Mitt Romney Wins Maine Caucuses, But End is Near
With 68 percent of towns reporting results, Mitt Romney had 52 percent of the vote in the Maine caucuses as of Sunday night.
Arizona Sen. John McCain had just 21 percent.
With 18 delegates to the Republican National Convention at stake, Romney won them all and pulled within five delegates of McCain overall.
Yet McCain is running away with the GOP race.
The problem? Mitt’s being shellacked in national polls, many key figures are lining up behind McCain and Super Tuesday is a de facto national primary.
With Maine in his column, Mitt Romney has actually won four states so far (Wyoming, Nevada and Michigan being the others) to three for McCain (New Hampshire, South Carolina, Florida) and one for Mike Huckabee (Iowa).
The problem?
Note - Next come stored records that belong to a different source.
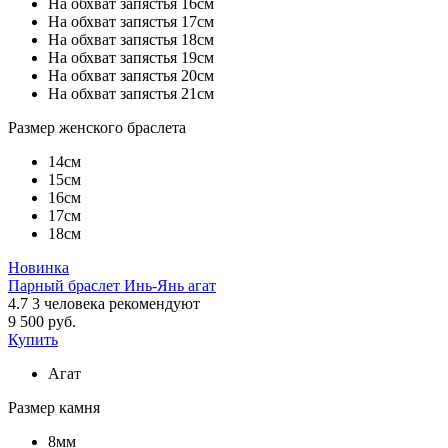
На обхват запястья 16см
На обхват запястья 17см
На обхват запястья 18см
На обхват запястья 19см
На обхват запястья 20см
На обхват запястья 21см
Размер женского браслета
14см
15см
16см
17см
18см
Новинка
Парный браслет Инь-Янь агат
4.7
3
человека рекомендуют
9 500 руб.
Купить
Агат
Размер камня
8мм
Almost all of the national media attention has been focused on
New Hampshire, South Carolina, Florida and Iowa.
What about me!? Mitt Romney won his fourth state, but few noticed.
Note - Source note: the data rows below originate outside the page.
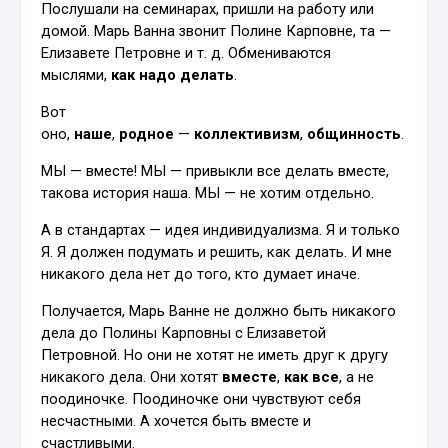
Послушали на семинарах, пришли на работу или
домой. Марь Ванна звонит Полине Карповне, та —
Елизавете Петровне и т. д. Обмениваются
мыслями,
как надо делать
.
Вот
оно,
наше
,
родное
—
коллективизм
,
общинность
.
МЫ — вместе! МЫ — привыкли все делать вместе,
такова история наша. МЫ — не хотим отдельно.
А в стандартах — идея индивидуализма. Я и только
Я. Я должен подумать и решить, как делать. И мне
никакого дела нет до того, кто думает иначе.
Получается, Марь Ванне не должно быть никакого
дела до Полины Карповны с Елизаветой
Петровной. Но они не хотят не иметь друг к другу
никакого дела. Они хотят
вместе
,
как все
, а не
поодиночке. Поодиночке они чувствуют себя
несчастными. А хочется быть вместе и
счастливыми.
While the former governor has reason to gripe that his wins aren’t being given enough attention, the real problem with his candidacy is Mitt himself.
The unfounded questions and criticisms surrounding his Mormon faith pale in comparison to the perception among some voters - just enough, apparently, to keep him from winning a nomination ripe for the taking - that for all his good qualities, Romney is but an empty suit, a shameless opportunist.
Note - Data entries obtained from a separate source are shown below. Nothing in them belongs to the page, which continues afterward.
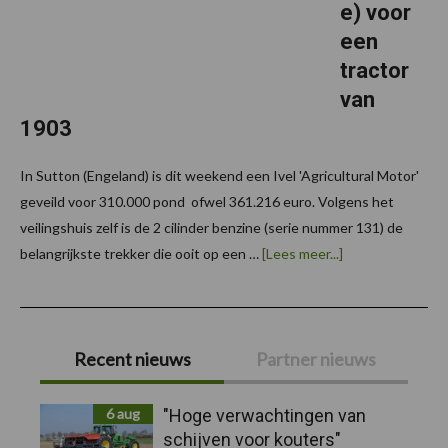
e) voor
een
tractor
van
1903
In Sutton (Engeland) is dit weekend een Ivel 'Agricultural Motor'
geveild voor 310.000 pond ofwel 361.216 euro. Volgens het
veilingshuis zelf is de 2 cilinder benzine (serie nummer 131) de
over361.216
belangrijkste trekker die ooit op een …
[Lees meer...]
euro
(plus
commsie)
voor
Primaire
een
tractor
Recent nieuws
Partner nieuws
van
Sidebar
1903
6 aug
"Hoge verwachtingen van
schijven voor kouters"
The two Romneys simply can’t convince enough Republican primary voters that he is a better choice than John McCain, who is getting by on integrity, heroism and popularity among independents (all well-earned).
“Conservative voices, both from radio and from publications, are saying ‘You know what, we’ve got to get behind Mitt Romney. We can’t afford John McCain as the nominee of our party,’” Romney told CNN’s Wolf Blitzer yesterday. “That kind of groundswell is what led me to win in Maine.”
Plenty of them are - but more aren’t. The united GOP Mitt sought to galvanize either doesn’t exist, or he’s not the one to unite it.